| 課題文 |
魚を食べる習慣を続けていたからだろうか、幼い頃から虫歯はなかった。
中学生のときには、健康な歯で学校の代表になったこともある。

「虫歯になりにくい。歯の色や唾液だね。」とコンテストの審査員に言われたことが、ずっと自慢だった。

 そんな奥歯が、抜けた。

「なんの歯無しですか」
「オクの歯無しです」ということ。

 突然のことだった。

「そろそろ、歯の点検をしてください」と人間ドックでアドバイスされたときに「今年は予定詰まっているから、2025年に行く」とスマホのカレンダーへ予定をいれて、数か月後の出来事。抜けた歯を見たとき、ただ涙が出た。

 そして徐々に、私のなかにいろんな感情が溢れてきた。
「新型コロナウイルス禍でも、きちんと通院すればよかった」という後悔。「自然に抜けるほど酷使してしまったのは自分のせいだ」と自分を責める気持ち。

 歯が抜ける3か月前、歯が痛く、顎までいたくなったことがあった。ストレスのためと勝手に考えていた。

 幸い翌日の土曜日に予約できた。

「虫歯」とたった一人で向き合うのか、一緒にサポートしてくれる人がいるなかで向き合うのかで心強さは違う。


 歯科医院ではレントゲン結果に基づいて、丁寧に状況を説明された。
子どもの頃に虫歯がなかったために、歯科医院へは歯石の除去のために通っていただけだった。

 ただ、それすら中断していた。

 一日丁寧に歯を磨かなければ汚れは残り、汚れは積み上がり歯石となる。
歯間ブラシがまだ残っているということは使用頻度も低いということである。

歯を大切にする練習を


 それから2週間、“ちゃんと歯を大切にする”ことに取り組んだ。
毎日歯を磨いた記録としてカレンダーに印をつける。

 1日の食事ごとにきちんと磨いていたかを振り返って、自分がどんな時にかまけてしまうか知り、歯を大切にする想いのエネルギーが回復しやすい方法を探る。

自分がキチンと思い出す方法は、最初は抜けた歯の写真を眺める以外は見つけられなかった。

| 提供項目 |
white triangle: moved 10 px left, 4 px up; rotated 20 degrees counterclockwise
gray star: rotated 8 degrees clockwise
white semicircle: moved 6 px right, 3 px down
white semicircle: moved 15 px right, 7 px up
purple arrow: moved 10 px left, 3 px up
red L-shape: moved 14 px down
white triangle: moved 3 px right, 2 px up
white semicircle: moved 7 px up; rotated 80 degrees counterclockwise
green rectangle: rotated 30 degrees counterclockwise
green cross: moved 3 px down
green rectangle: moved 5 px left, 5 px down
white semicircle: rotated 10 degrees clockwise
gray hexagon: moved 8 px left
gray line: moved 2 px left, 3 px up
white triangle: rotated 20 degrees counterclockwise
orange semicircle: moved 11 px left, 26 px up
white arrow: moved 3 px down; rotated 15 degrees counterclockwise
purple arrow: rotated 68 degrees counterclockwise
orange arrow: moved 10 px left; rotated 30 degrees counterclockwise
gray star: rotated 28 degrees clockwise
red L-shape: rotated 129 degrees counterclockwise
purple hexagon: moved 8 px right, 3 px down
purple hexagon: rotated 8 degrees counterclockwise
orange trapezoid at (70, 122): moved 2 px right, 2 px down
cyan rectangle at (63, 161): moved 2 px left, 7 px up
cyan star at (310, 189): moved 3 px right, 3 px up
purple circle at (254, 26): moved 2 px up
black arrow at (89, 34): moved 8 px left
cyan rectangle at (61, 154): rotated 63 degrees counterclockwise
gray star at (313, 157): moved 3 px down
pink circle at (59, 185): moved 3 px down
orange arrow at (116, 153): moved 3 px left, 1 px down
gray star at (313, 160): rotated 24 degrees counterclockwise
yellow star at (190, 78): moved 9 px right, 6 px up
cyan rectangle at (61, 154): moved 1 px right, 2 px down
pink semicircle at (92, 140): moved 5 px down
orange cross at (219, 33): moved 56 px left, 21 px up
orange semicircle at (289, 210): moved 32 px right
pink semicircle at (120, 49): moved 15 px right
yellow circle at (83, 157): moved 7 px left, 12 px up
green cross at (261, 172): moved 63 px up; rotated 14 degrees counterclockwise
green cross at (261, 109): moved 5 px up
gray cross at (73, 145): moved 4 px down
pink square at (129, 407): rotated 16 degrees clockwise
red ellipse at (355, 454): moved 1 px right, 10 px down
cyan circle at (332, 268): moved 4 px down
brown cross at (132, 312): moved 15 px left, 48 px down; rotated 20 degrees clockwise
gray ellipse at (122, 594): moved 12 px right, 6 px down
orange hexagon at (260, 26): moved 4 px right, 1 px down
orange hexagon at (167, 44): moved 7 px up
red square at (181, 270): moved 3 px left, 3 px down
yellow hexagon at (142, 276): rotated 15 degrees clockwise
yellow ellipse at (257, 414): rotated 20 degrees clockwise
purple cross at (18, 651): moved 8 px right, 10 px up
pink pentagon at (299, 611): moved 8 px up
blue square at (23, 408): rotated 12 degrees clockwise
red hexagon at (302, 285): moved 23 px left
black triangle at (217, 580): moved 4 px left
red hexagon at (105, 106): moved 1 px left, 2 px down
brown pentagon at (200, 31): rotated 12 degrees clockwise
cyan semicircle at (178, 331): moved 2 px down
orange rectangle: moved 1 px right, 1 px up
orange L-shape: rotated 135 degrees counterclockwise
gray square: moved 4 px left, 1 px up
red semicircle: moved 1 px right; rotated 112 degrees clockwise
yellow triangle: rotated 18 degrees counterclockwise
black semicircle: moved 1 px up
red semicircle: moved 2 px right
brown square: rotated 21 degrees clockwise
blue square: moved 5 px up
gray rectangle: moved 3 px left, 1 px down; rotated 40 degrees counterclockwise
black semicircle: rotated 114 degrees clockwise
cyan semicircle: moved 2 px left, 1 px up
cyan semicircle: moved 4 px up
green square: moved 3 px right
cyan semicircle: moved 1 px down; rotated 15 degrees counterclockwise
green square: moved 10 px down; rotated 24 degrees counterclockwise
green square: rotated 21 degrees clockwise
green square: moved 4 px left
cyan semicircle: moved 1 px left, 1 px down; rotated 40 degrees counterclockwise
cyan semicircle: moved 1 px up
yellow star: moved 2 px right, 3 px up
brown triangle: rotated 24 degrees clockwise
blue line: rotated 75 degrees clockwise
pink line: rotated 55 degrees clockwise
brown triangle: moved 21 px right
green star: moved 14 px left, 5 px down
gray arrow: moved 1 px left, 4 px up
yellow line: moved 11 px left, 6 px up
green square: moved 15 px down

| 課題 |
課題文において、歯が抜ける3か月前に歯と顎が痛くなった際、書き手はその原因を何だと考えていましたか。

| 解答 |
ストレスのためだと勝手に考えていました。